JOB ITEM
Everything from the line containing "techniques, and procedures_" through the line containing "23 | File |" in the listing below should be copied exactly, and nothing more.
DATASET EXCERPTS section start
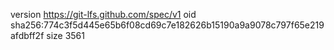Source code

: version https://git-lfs.github.com/spec/v1
oid sha256:774c3f5d445e65b6f08cd69c7e182626b15190a9a9078c797f65e219afdbff2f
size 3561
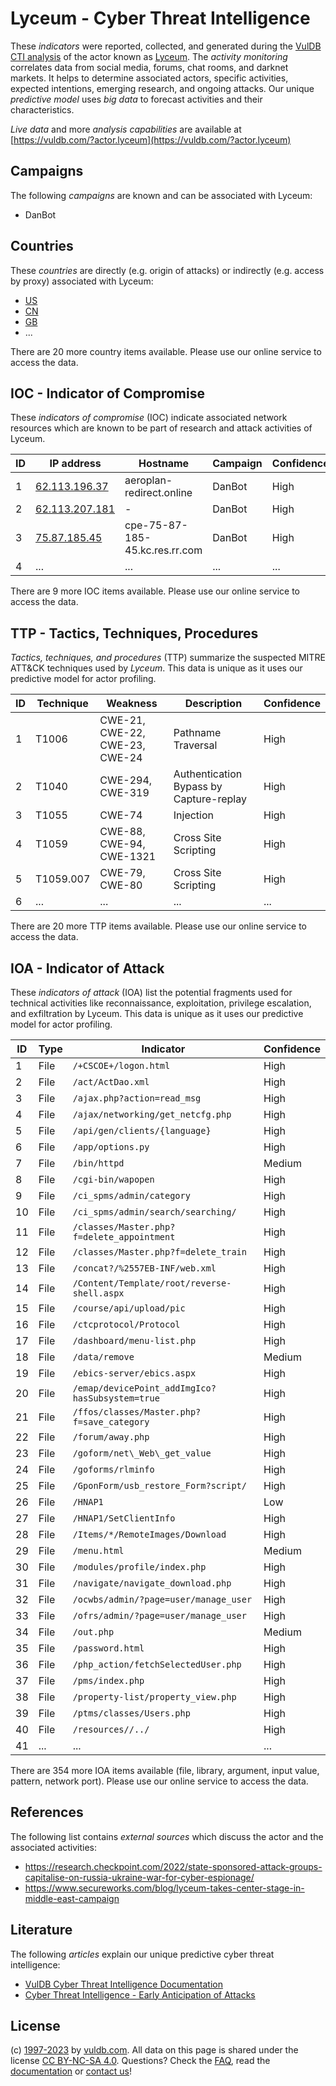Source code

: # Lyceum - Cyber Threat Intelligence

These _indicators_ were reported, collected, and generated during the [VulDB CTI analysis](https://vuldb.com/?kb.cti) of the actor known as [Lyceum](https://vuldb.com/?actor.lyceum). The _activity monitoring_ correlates data from social media, forums, chat rooms, and darknet markets. It helps to determine associated actors, specific activities, expected intentions, emerging research, and ongoing attacks. Our unique _predictive model_ uses _big data_ to forecast activities and their characteristics.

_Live data_ and more _analysis capabilities_ are available at [https://vuldb.com/?actor.lyceum](https://vuldb.com/?actor.lyceum)

## Campaigns

The following _campaigns_ are known and can be associated with Lyceum:

* DanBot

## Countries

These _countries_ are directly (e.g. origin of attacks) or indirectly (e.g. access by proxy) associated with Lyceum:

* [US](https://vuldb.com/?country.us)
* [CN](https://vuldb.com/?country.cn)
* [GB](https://vuldb.com/?country.gb)
* ...

There are 20 more country items available. Please use our online service to access the data.

## IOC - Indicator of Compromise

These _indicators of compromise_ (IOC) indicate associated network resources which are known to be part of research and attack activities of Lyceum.

ID | IP address | Hostname | Campaign | Confidence
-- | ---------- | -------- | -------- | ----------
1 | [62.113.196.37](https://vuldb.com/?ip.62.113.196.37) | aeroplan-redirect.online | DanBot | High
2 | [62.113.207.181](https://vuldb.com/?ip.62.113.207.181) | - | DanBot | High
3 | [75.87.185.45](https://vuldb.com/?ip.75.87.185.45) | cpe-75-87-185-45.kc.res.rr.com | DanBot | High
4 | ... | ... | ... | ...

There are 9 more IOC items available. Please use our online service to access the data.

## TTP - Tactics, Techniques, Procedures

_Tactics, techniques, and procedures_ (TTP) summarize the suspected MITRE ATT&CK techniques used by _Lyceum_. This data is unique as it uses our predictive model for actor profiling.

ID | Technique | Weakness | Description | Confidence
-- | --------- | -------- | ----------- | ----------
1 | T1006 | CWE-21, CWE-22, CWE-23, CWE-24 | Pathname Traversal | High
2 | T1040 | CWE-294, CWE-319 | Authentication Bypass by Capture-replay | High
3 | T1055 | CWE-74 | Injection | High
4 | T1059 | CWE-88, CWE-94, CWE-1321 | Cross Site Scripting | High
5 | T1059.007 | CWE-79, CWE-80 | Cross Site Scripting | High
6 | ... | ... | ... | ...

There are 20 more TTP items available. Please use our online service to access the data.

## IOA - Indicator of Attack

These _indicators of attack_ (IOA) list the potential fragments used for technical activities like reconnaissance, exploitation, privilege escalation, and exfiltration by Lyceum. This data is unique as it uses our predictive model for actor profiling.

ID | Type | Indicator | Confidence
-- | ---- | --------- | ----------
1 | File | `/+CSCOE+/logon.html` | High
2 | File | `/act/ActDao.xml` | High
3 | File | `/ajax.php?action=read_msg` | High
4 | File | `/ajax/networking/get_netcfg.php` | High
5 | File | `/api/gen/clients/{language}` | High
6 | File | `/app/options.py` | High
7 | File | `/bin/httpd` | Medium
8 | File | `/cgi-bin/wapopen` | High
9 | File | `/ci_spms/admin/category` | High
10 | File | `/ci_spms/admin/search/searching/` | High
11 | File | `/classes/Master.php?f=delete_appointment` | High
12 | File | `/classes/Master.php?f=delete_train` | High
13 | File | `/concat?/%2557EB-INF/web.xml` | High
14 | File | `/Content/Template/root/reverse-shell.aspx` | High
15 | File | `/course/api/upload/pic` | High
16 | File | `/ctcprotocol/Protocol` | High
17 | File | `/dashboard/menu-list.php` | High
18 | File | `/data/remove` | Medium
19 | File | `/ebics-server/ebics.aspx` | High
20 | File | `/emap/devicePoint_addImgIco?hasSubsystem=true` | High
21 | File | `/ffos/classes/Master.php?f=save_category` | High
22 | File | `/forum/away.php` | High
23 | File | `/goform/net\_Web\_get_value` | High
24 | File | `/goforms/rlminfo` | High
25 | File | `/GponForm/usb_restore_Form?script/` | High
26 | File | `/HNAP1` | Low
27 | File | `/HNAP1/SetClientInfo` | High
28 | File | `/Items/*/RemoteImages/Download` | High
29 | File | `/menu.html` | Medium
30 | File | `/modules/profile/index.php` | High
31 | File | `/navigate/navigate_download.php` | High
32 | File | `/ocwbs/admin/?page=user/manage_user` | High
33 | File | `/ofrs/admin/?page=user/manage_user` | High
34 | File | `/out.php` | Medium
35 | File | `/password.html` | High
36 | File | `/php_action/fetchSelectedUser.php` | High
37 | File | `/pms/index.php` | High
38 | File | `/property-list/property_view.php` | High
39 | File | `/ptms/classes/Users.php` | High
40 | File | `/resources//../` | High
41 | ... | ... | ...

There are 354 more IOA items available (file, library, argument, input value, pattern, network port). Please use our online service to access the data.

## References

The following list contains _external sources_ which discuss the actor and the associated activities:

* https://research.checkpoint.com/2022/state-sponsored-attack-groups-capitalise-on-russia-ukraine-war-for-cyber-espionage/
* https://www.secureworks.com/blog/lyceum-takes-center-stage-in-middle-east-campaign

## Literature

The following _articles_ explain our unique predictive cyber threat intelligence:

* [VulDB Cyber Threat Intelligence Documentation](https://vuldb.com/?kb.cti)
* [Cyber Threat Intelligence - Early Anticipation of Attacks](https://www.scip.ch/en/?labs.20201022)

## License

(c) [1997-2023](https://vuldb.com/?kb.changelog) by [vuldb.com](https://vuldb.com/?kb.about). All data on this page is shared under the license [CC BY-NC-SA 4.0](https://creativecommons.org/licenses/by-nc-sa/4.0/). Questions? Check the [FAQ](https://vuldb.com/?kb.faq), read the [documentation](https://vuldb.com/?kb) or [contact us](https://vuldb.com/?contact)!
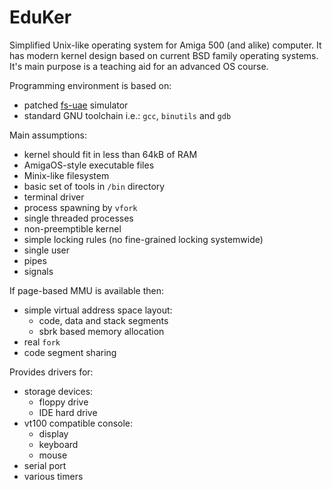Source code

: # EduKer

Simplified Unix-like operating system for Amiga 500 (and alike) computer.
It has modern kernel design based on current BSD family operating systems.
It's main purpose is a teaching aid for an advanced OS course.

Programming environment is based on:
 
 - patched [fs-uae](https://fs-uae.net) simulator
 - standard GNU toolchain i.e.: `gcc`, `binutils` and `gdb`

Main assumptions:

 - kernel should fit in less than 64kB of RAM
 - AmigaOS-style executable files
 - Minix-like filesystem
 - basic set of tools in `/bin` directory
 - terminal driver
 - process spawning by `vfork`
 - single threaded processes
 - non-preemptible kernel
 - simple locking rules (no fine-grained locking systemwide)
 - single user
 - pipes
 - signals

If page-based MMU is available then:

 - simple virtual address space layout:
   - code, data and stack segments
   - sbrk based memory allocation
 - real `fork`
 - code segment sharing

Provides drivers for:

 - storage devices:
   - floppy drive
   - IDE hard drive
 - vt100 compatible console:
   - display
   - keyboard
   - mouse
 - serial port
 - various timers
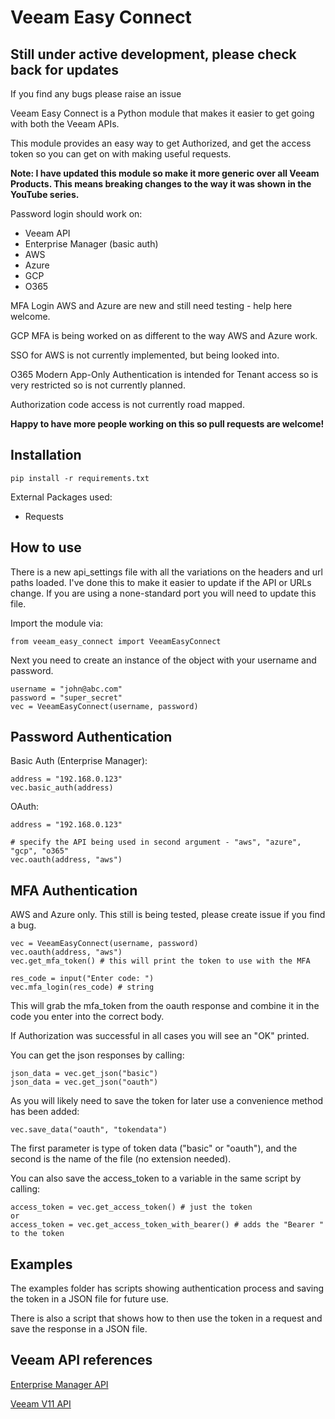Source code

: # Veeam Easy Connect
## Still under active development, please check back for updates

If you find any bugs please raise an issue

Veeam Easy Connect is a Python module that makes it easier to get going with both the Veeam APIs.

This module provides an easy way to get Authorized, and get the access token so you can get on with making useful requests.

**Note: I have updated this module so make it more generic over all Veeam Products. This means breaking changes to the way it was shown in the YouTube series.**

Password login should work on:
* Veeam API
* Enterprise Manager (basic auth)
* AWS
* Azure
* GCP
* O365

MFA Login AWS and Azure are new and still need testing - help here welcome. 

GCP MFA is being worked on as different to the way AWS and Azure work.

SSO for AWS is not currently implemented, but being looked into.

O365 Modern App-Only Authentication is intended for Tenant access so is very restricted so is not currently planned.

Authorization code access is not currently road mapped.

**Happy to have more people working on this so pull requests are welcome!**

## Installation

    pip install -r requirements.txt

External Packages used:

* Requests

## How to use

There is a new api_settings file with all the variations on the headers and url paths loaded. I've done this to make it easier to update if the API or URLs change. If you are using a none-standard port you will need to update this file.

Import the module via:

    from veeam_easy_connect import VeeamEasyConnect

Next you need to create an instance of the object with your username and password.

    username = "john@abc.com"
    password = "super_secret"
    vec = VeeamEasyConnect(username, password)

## Password Authentication

Basic Auth (Enterprise Manager):

    address = "192.168.0.123"
    vec.basic_auth(address)

OAuth:

    address = "192.168.0.123"

    # specify the API being used in second argument - "aws", "azure", "gcp", "o365"
    vec.oauth(address, "aws")

## MFA Authentication

AWS and Azure only. This still is being tested, please create issue if you find a bug.
    
    vec = VeeamEasyConnect(username, password)
    vec.oauth(address, "aws")
    vec.get_mfa_token() # this will print the token to use with the MFA

    res_code = input("Enter code: ")
    vec.mfa_login(res_code) # string

This will grab the mfa_token from the oauth response and combine it in the code you enter into the correct body.

If Authorization was successful in all cases you will see an "OK" printed.

You can get the json responses by calling:

    json_data = vec.get_json("basic") 
    json_data = vec.get_json("oauth")

As you will likely need to save the token for later use a convenience method has been added:

    vec.save_data("oauth", "tokendata")

The first parameter is type of token data ("basic" or "oauth"), and the second is the name of the file (no extension needed). 

You can also save the access_token to a variable in the same script by calling:

    access_token = vec.get_access_token() # just the token
    or
    access_token = vec.get_access_token_with_bearer() # adds the "Bearer " to the token

## Examples

The examples folder has scripts showing authentication process and saving the token in a JSON file for future use. 

There is also a script that shows how to then use the token in a request and save the response in a JSON file.

## Veeam API references

[Enterprise Manager API](https://helpcenter.veeam.com/docs/backup/em_rest/overview.html?ver=110)

[Veeam V11 API](https://helpcenter.veeam.com/docs/backup/vbr_rest/reference/vbr-rest.html?ver=110)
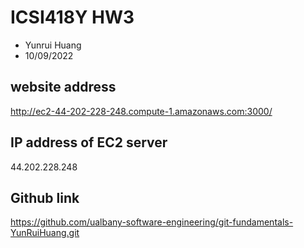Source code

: # ICSI418Y HW3

- Yunrui Huang
- 10/09/2022



## website address

http://ec2-44-202-228-248.compute-1.amazonaws.com:3000/

## IP address of EC2 server

44.202.228.248

## Github link

https://github.com/ualbany-software-engineering/git-fundamentals-YunRuiHuang.git
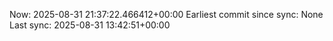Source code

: Now: 2025-08-31 21:37:22.466412+00:00 Earliest commit since sync: None Last sync: 2025-08-31 13:42:51+00:00
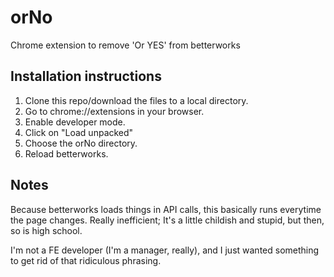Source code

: # orNo

Chrome extension to remove 'Or YES' from betterworks

## Installation instructions

1. Clone this repo/download the files to a local directory.
2. Go to chrome://extensions in your browser.
3. Enable developer mode.
4. Click on "Load unpacked"
5. Choose the orNo directory.
6. Reload betterworks.

## Notes

Because betterworks loads things in API calls, this basically runs
everytime the page changes. Really inefficient; It's a little
childish and stupid, but then, so is high school.

I'm not a FE developer (I'm a manager, really), and I just wanted
something to get rid of that ridiculous phrasing.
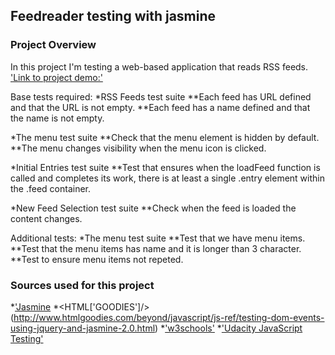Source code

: ## Feedreader testing with jasmine

### Project Overview

In this project I'm testing a web-based application that reads RSS feeds. 
['Link to project demo:'](https://github.com/DevRob/Udacity-WebDev-project6)

Base tests required:
*RSS Feeds test suite
**Each feed has URL defined and that the URL is not empty.
**Each feed has a name defined and that the name is not empty.

*The menu test suite
**Check that the menu element is hidden by default.
**The menu changes visibility when the menu icon is clicked.

*Initial Entries test suite
**Test that ensures when the loadFeed function is called and completes its work, there is at least a single .entry element within the .feed container.

*New Feed Selection test suite
**Check when the feed is loaded the content changes.

Additional tests:
*The menu test suite
**Test that we have menu items.
**Test that the menu items has name and it is longer than 3 character.
**Test to ensure menu items not repeted.

### Sources used for this project
*['Jasmine](http://jasmine.github.io/2.0/introduction.html)
*<HTML['GOODIES']/>(http://www.htmlgoodies.com/beyond/javascript/js-ref/testing-dom-events-using-jquery-and-jasmine-2.0.html)
*['w3schools'](http://www.w3schools.com)
*['Udacity JavaScript Testing'](https://www.youtube.com/watch?v=82iDVtbr7cY&list=PLAwxTw4SYaPkv4LG-0UHNfhPkKPfYacOg)

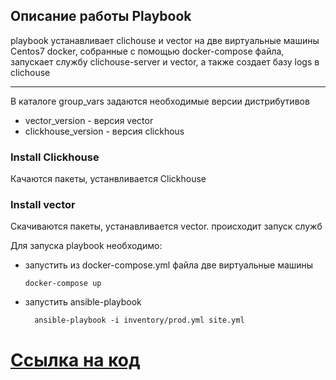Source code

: Описание работы Playbook
----
playbook устанавливает clichouse и vector на две виртуальные машины Centos7 docker, собранные с помощью docker-compose файла, запускает службу clichouse-server и vector, а также создает базу logs в clichouse

---

В каталоге group_vars задаются необходимые версии дистрибутивов 
- vector_version - версия vector
- clickhouse_version - версия clickhous

### Install Clickhouse

Качаются пакеты, устанвливается Clickhouse

### Install vector

Скачиваются пакеты, устанавливается vector. 
происходит запуск служб

Для запуска playbook необходимо:

- запустить из docker-compose.yml файла две виртуальные машины

      docker-compose up
  
- запустить ansible-playbook

        ansible-playbook -i inventory/prod.yml site.yml

# [Ссылка на код](https://github.com/Vadim-Nazarov/netologi/tree/main/ans/08-ansible-02-playbook/playbook)
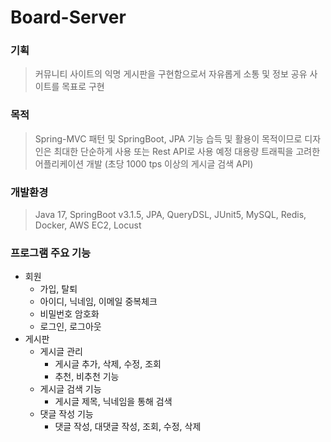 # Board-Server

### 기획
> 커뮤니티 사이트의 익명 게시판을 구현함으로서 자유롭게 소통 및 정보 공유 사이트를 목표로 구현

### 목적
> Spring-MVC 패턴 및 SpringBoot, JPA 기능 습득 및 활용이 목적이므로 디자인은 최대한 단순하게 사용 또는 Rest API로 사용 예정
> 대용량 트래픽을 고려한 어플리케이션 개발 (초당 1000 tps 이상의 게시글 검색 API)

### 개발환경
> Java 17, SpringBoot v3.1.5, JPA, QueryDSL, JUnit5, MySQL, Redis, Docker, AWS EC2, Locust

### 프로그램 주요 기능
- 회원
  - 가입, 탈퇴
  - 아이디, 닉네임, 이메일 중복체크
  - 비밀번호 암호화
  - 로그인, 로그아웃
- 게시판
    - 게시글 관리
      - 게시글 추가, 삭제, 수정, 조회
      - 추천, 비추천 기능
    - 게시글 검색 기능
      - 게시글 제목, 닉네임을 통해 검색
  - 댓글 작성 기능
      - 댓글 작성, 대댓글 작성, 조회, 수정, 삭제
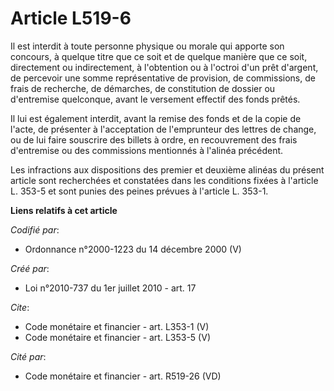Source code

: # Article L519-6

Il est interdit à toute personne physique ou morale qui apporte son concours, à quelque titre que ce soit et de quelque
manière que ce soit, directement ou indirectement, à l'obtention ou à l'octroi d'un prêt d'argent, de percevoir une somme
représentative de provision, de commissions, de frais de recherche, de démarches, de constitution de dossier ou d'entremise
quelconque, avant le versement effectif des fonds prêtés. 

Il lui est également interdit, avant la remise des fonds et de la copie de l'acte, de présenter à l'acceptation de
l'emprunteur des lettres de change, ou de lui faire souscrire des billets à ordre, en recouvrement des frais d'entremise ou
des commissions mentionnés à l'alinéa précédent. 

Les infractions aux dispositions des premier et deuxième alinéas du présent article sont recherchées et constatées dans les
conditions fixées à l'article L. 353-5 et sont punies des peines prévues à l'article L. 353-1.

**Liens relatifs à cet article**

_Codifié par_:

  - Ordonnance n°2000-1223 du 14 décembre 2000 (V)

_Créé par_:

  - Loi n°2010-737 du 1er juillet 2010 - art. 17

_Cite_:

  - Code monétaire et financier - art. L353-1 (V)
  - Code monétaire et financier - art. L353-5 (V)

_Cité par_:

  - Code monétaire et financier - art. R519-26 (VD)
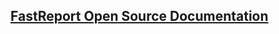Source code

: ## [**FastReport Open Source Documentation**](api/FastReport.html)

<script>window.location.replace("https://fastreports.github.io/FastReport.Documentation/ClassReference/api/FastReport.html");</script>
DATASET EXCERPTS section end
ANSWER BOX
_Tactics, techniques, and procedures_ (TTP) summarize the suspected MITRE ATT&CK techniques used by _Lyceum_. This data is unique as it uses our predictive model for actor profiling.

ID | Technique | Weakness | Description | Confidence
-- | --------- | -------- | ----------- | ----------
1 | T1006 | CWE-21, CWE-22, CWE-23, CWE-24 | Pathname Traversal | High
2 | T1040 | CWE-294, CWE-319 | Authentication Bypass by Capture-replay | High
3 | T1055 | CWE-74 | Injection | High
4 | T1059 | CWE-88, CWE-94, CWE-1321 | Cross Site Scripting | High
5 | T1059.007 | CWE-79, CWE-80 | Cross Site Scripting | High
6 | ... | ... | ... | ...

There are 20 more TTP items available. Please use our online service to access the data.

## IOA - Indicator of Attack

These _indicators of attack_ (IOA) list the potential fragments used for technical activities like reconnaissance, exploitation, privilege escalation, and exfiltration by Lyceum. This data is unique as it uses our predictive model for actor profiling.

ID | Type | Indicator | Confidence
-- | ---- | --------- | ----------
1 | File | `/+CSCOE+/logon.html` | High
2 | File | `/act/ActDao.xml` | High
3 | File | `/ajax.php?action=read_msg` | High
4 | File | `/ajax/networking/get_netcfg.php` | High
5 | File | `/api/gen/clients/{language}` | High
6 | File | `/app/options.py` | High
7 | File | `/bin/httpd` | Medium
8 | File | `/cgi-bin/wapopen` | High
9 | File | `/ci_spms/admin/category` | High
10 | File | `/ci_spms/admin/search/searching/` | High
11 | File | `/classes/Master.php?f=delete_appointment` | High
12 | File | `/classes/Master.php?f=delete_train` | High
13 | File | `/concat?/%2557EB-INF/web.xml` | High
14 | File | `/Content/Template/root/reverse-shell.aspx` | High
15 | File | `/course/api/upload/pic` | High
16 | File | `/ctcprotocol/Protocol` | High
17 | File | `/dashboard/menu-list.php` | High
18 | File | `/data/remove` | Medium
19 | File | `/ebics-server/ebics.aspx` | High
20 | File | `/emap/devicePoint_addImgIco?hasSubsystem=true` | High
21 | File | `/ffos/classes/Master.php?f=save_category` | High
22 | File | `/forum/away.php` | High
23 | File | `/goform/net\_Web\_get_value` | High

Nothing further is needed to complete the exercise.